__Selected passage__:
Power and storytelling have always danced together like a pair of well-dressed conspirators: one whispers, the other commands.
From this duet have sprung triumphant leaders and trampled nations, empires built as much on rhetoric as on steel. Olivier Assayas’ The Wizard of the Kremlin, adapted from Giuliano da Empoli’s novel and unveiled in competition at Venice, slips us behind the velvet curtain of this choreography.
Its master of ceremonies is Vadim Baranov, a fictional spin doctor modeled on Vladislav Surkov, and embodied by Paul Dano with the cool precision of a chess player who has long since stopped caring whether the pieces are ivory or bone.
Dano’s Baranov is a creature of exquisite detachment, a near-sociopath who observes Russia’s spiraling theatrics with the faint amusement of a man watching an elaborate stage farce he himself scripted.

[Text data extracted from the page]

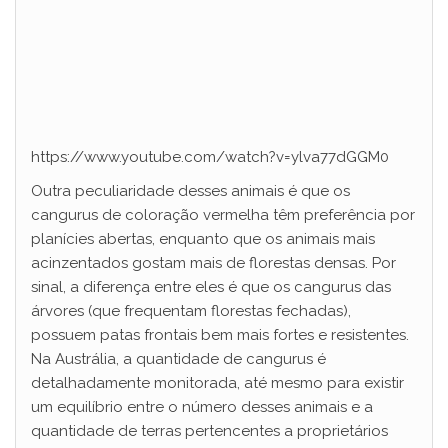
https://www.youtube.com/watch?v=ylva77dGGM0
Outra peculiaridade desses animais é que os
cangurus de coloração vermelha têm preferência por
planícies abertas, enquanto que os animais mais
acinzentados gostam mais de florestas densas. Por
sinal, a diferença entre eles é que os cangurus das
árvores (que frequentam florestas fechadas),
possuem patas frontais bem mais fortes e resistentes.
Na Austrália, a quantidade de cangurus é
detalhadamente monitorada, até mesmo para existir
um equilíbrio entre o número desses animais e a
quantidade de terras pertencentes a proprietários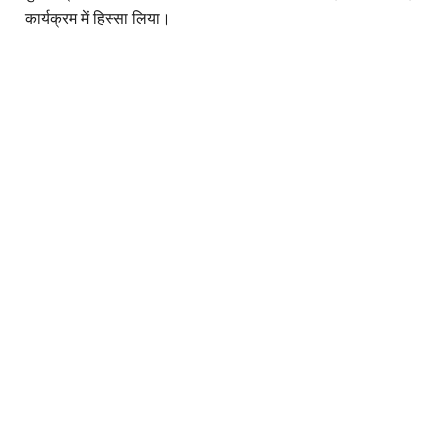
कार्यक्रम में हिस्सा लिया।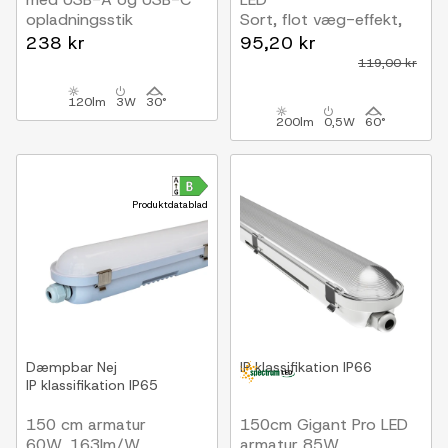
opladningsstik
Sort, flot væg-effekt,
CREE chip, sort, inkl.
udendørs
238 kr
95,20 kr
lyskilde
119,00 kr
120lm
3W
30°
200lm
0,5W
60°
Produktdatablad
Dæmpbar
Nej
IP klassifikation
IP66
IP klassifikation
IP65
150 cm armatur
150cm Gigant Pro LED
60W, 163lm/W,
armatur 85W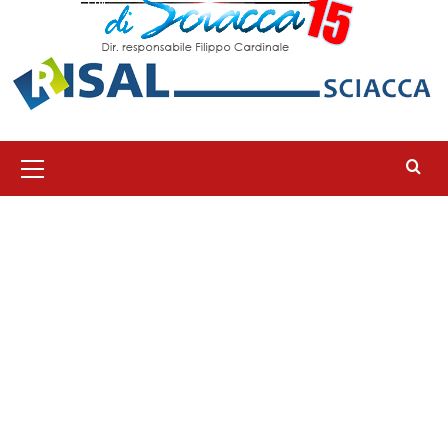
Menu
principale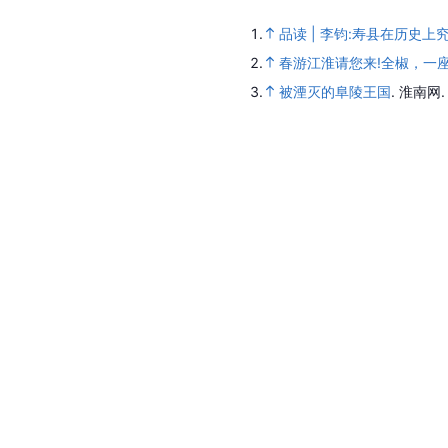
1.
品读 | 李钧:寿县在历史上
2.
春游江淮请您来!全椒，一
3.
被湮灭的阜陵王国
.
淮南网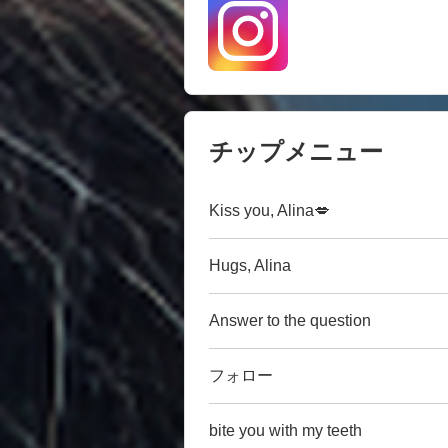
チップメニュー
Kiss you, Alina💋
Hugs, Alina
Answer to the question
フォロー
bite you with my teeth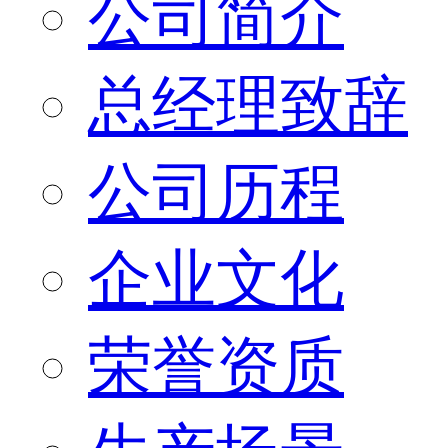
公司简介
总经理致辞
公司历程
企业文化
荣誉资质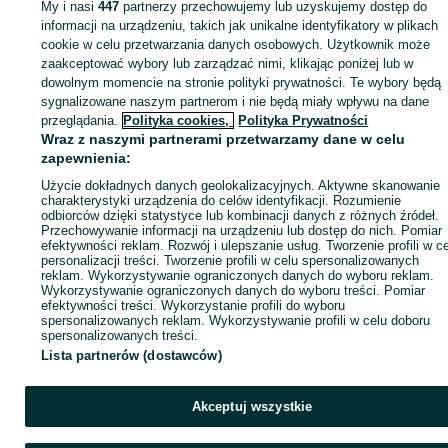
My i nasi
447
partnerzy przechowujemy lub uzyskujemy dostęp do
Zaloguj się lub załóż konto na OLX, aby skontaktować się z t
informacji na urządzeniu, takich jak unikalne identyfikatory w plikach
sprzedającym
cookie w celu przetwarzania danych osobowych. Użytkownik może
zaakceptować wybory lub zarządzać nimi, klikając poniżej lub w
dowolnym momencie na stronie polityki prywatności. Te wybory będą
sygnalizowane naszym partnerom i nie będą miały wpływu na dane
Zaloguj się / Załóż konto
przeglądania.
Polityka cookies,
Polityka Prywatności
Wraz z naszymi partnerami przetwarzamy dane w celu
Wyślij wiadomość
Kup
zapewnienia:
Użycie dokładnych danych geolokalizacyjnych. Aktywne skanowanie
charakterystyki urządzenia do celów identyfikacji. Rozumienie
odbiorców dzięki statystyce lub kombinacji danych z różnych źródeł.
Przechowywanie informacji na urządzeniu lub dostęp do nich. Pomiar
efektywności reklam. Rozwój i ulepszanie usług. Tworzenie profili w c
personalizacji treści. Tworzenie profili w celu spersonalizowanych
reklam. Wykorzystywanie ograniczonych danych do wyboru reklam.
Wykorzystywanie ograniczonych danych do wyboru treści. Pomiar
efektywności treści. Wykorzystanie profili do wyboru
spersonalizowanych reklam. Wykorzystywanie profili w celu doboru
spersonalizowanych treści.
Lista partnerów (dostawców)
Akceptuj wszystkie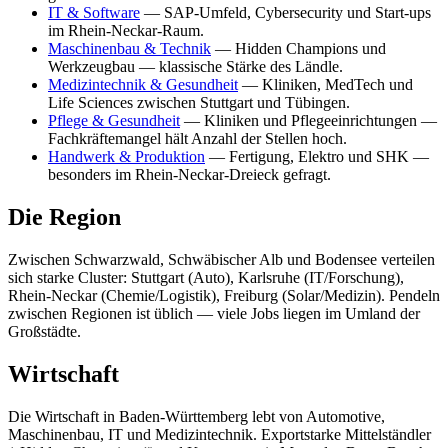
IT & Software
— SAP-Umfeld, Cybersecurity und Start-ups
im Rhein-Neckar-Raum.
Maschinenbau & Technik
— Hidden Champions und
Werkzeugbau — klassische Stärke des Ländle.
Medizintechnik & Gesundheit
— Kliniken, MedTech und
Life Sciences zwischen Stuttgart und Tübingen.
Pflege & Gesundheit
— Kliniken und Pflegeeinrichtungen —
Fachkräftemangel hält Anzahl der Stellen hoch.
Handwerk & Produktion
— Fertigung, Elektro und SHK —
besonders im Rhein-Neckar-Dreieck gefragt.
Die Region
Zwischen Schwarzwald, Schwäbischer Alb und Bodensee verteilen
sich starke Cluster: Stuttgart (Auto), Karlsruhe (IT/Forschung),
Rhein-Neckar (Chemie/Logistik), Freiburg (Solar/Medizin). Pendeln
zwischen Regionen ist üblich — viele Jobs liegen im Umland der
Großstädte.
Wirtschaft
Die Wirtschaft in Baden-Württemberg lebt von Automotive,
Maschinenbau, IT und Medizintechnik. Exportstarke Mittelständler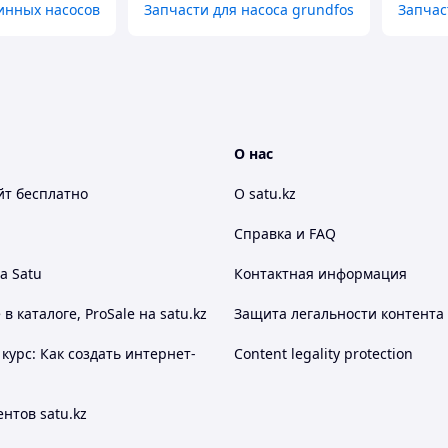
инных насосов
Запчасти для насоса grundfos
Запчас
О нас
йт
бесплатно
О satu.kz
Справка и FAQ
а Satu
Контактная информация
 каталоге, ProSale на satu.kz
Защита легальности контента
курс: Как создать интернет-
Content legality protection
нтов satu.kz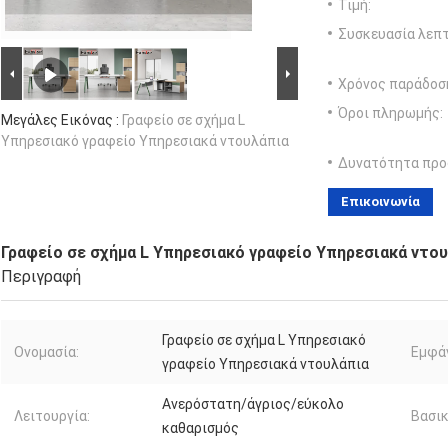
Τιμή:
Συσκευασία λεπτ
Χρόνος παράδοσ
Όροι πληρωμής:
Μεγάλες Εικόνας :
Γραφείο σε σχήμα L
Υπηρεσιακό γραφείο Υπηρεσιακά ντουλάπια
Δυνατότητα προ
Επικοινωνία
Γραφείο σε σχήμα L Υπηρεσιακό γραφείο Υπηρεσιακά ντο
Περιγραφή
Γραφείο σε σχήμα L Υπηρεσιακό
Ονομασία:
Εμφάν
γραφείο Υπηρεσιακά ντουλάπια
Ανερόστατη/άγριος/εύκολο
Λειτουργία:
Βασικ
καθαρισμός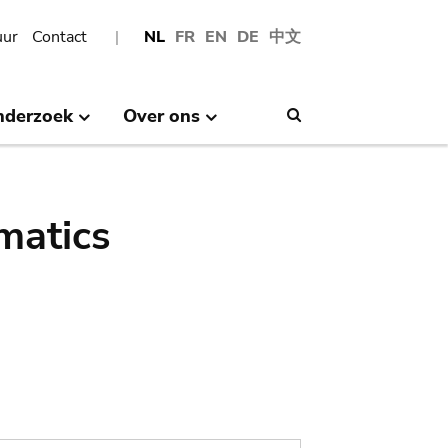
uur
Contact
NL
FR
EN
DE
中文
nderzoek
Over ons
Search
matics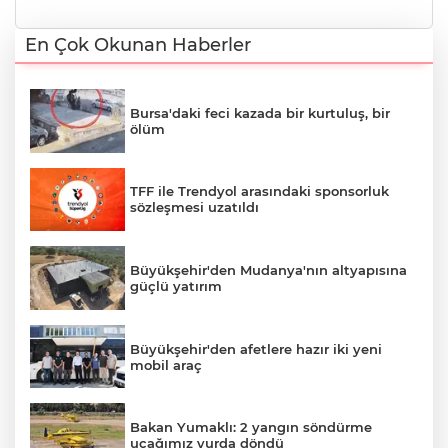
En Çok Okunan Haberler
Bursa'daki feci kazada bir kurtuluş, bir
ölüm
TFF ile Trendyol arasındaki sponsorluk
sözleşmesi uzatıldı
Büyükşehir'den Mudanya'nın altyapısına
güçlü yatırım
Büyükşehir'den afetlere hazır iki yeni
mobil araç
Bakan Yumaklı: 2 yangın söndürme
uçağımız yurda döndü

__Questions__:
• a. Retype the passage of The Wizard of the Kremlin review from "Dano’s Baranov is" to "he himself scripted." with no changes.
• b. Extend the review of The Wizard of the Kremlin past its final sentence.

__Your written answers__:
• a.
Dano’s Baranov is a creature of exquisite detachment, a near-sociopath who observes Russia’s spiraling theatrics with the faint amusement of a man watching an elaborate stage farce he himself scripted.

• b.
His rare flickers of warmth are reserved for Alicia Vikander’s luminous intellectual-turned-oligarch, whose discovery that luxury can be a philosophy in itself provides the film with a sly, champagne-dry irony.
Around them hovers Jeffrey Wright’s inquisitive American journalist, mostly unseen, like a persistent conscience the film politely declines to acknowledge.
Opposite Dano, Jude Law’s Putin is rendered with chilling elegance: a man intoxicated by power yet prickly as a monarch denied a proper bow.
Law captures the paradox of a ruler who hoards authority like a dragon its gold, yet seems curiously untouched by ordinary feeling.
The performances are magnetic, and Assayas orchestrates them with a craftsman’s assurance.
One occasionally wishes the story had the spaciousness of a grand limited series—the film hurtles through epochal events (the Kursk disaster, the Orange Revolution, Crimea) with the brisk efficiency of a history lesson delivered by a particularly stylish professor—but there is a certain bravura in this compression, a sense of history sprinting to keep up with its own myth.
Visually, the film is a feast.
François-Renaud Labarthe’s production design and Yorick Le Saux’s cinematography bathe the narrative in a polished, glacial beauty that mirrors its emotional climate.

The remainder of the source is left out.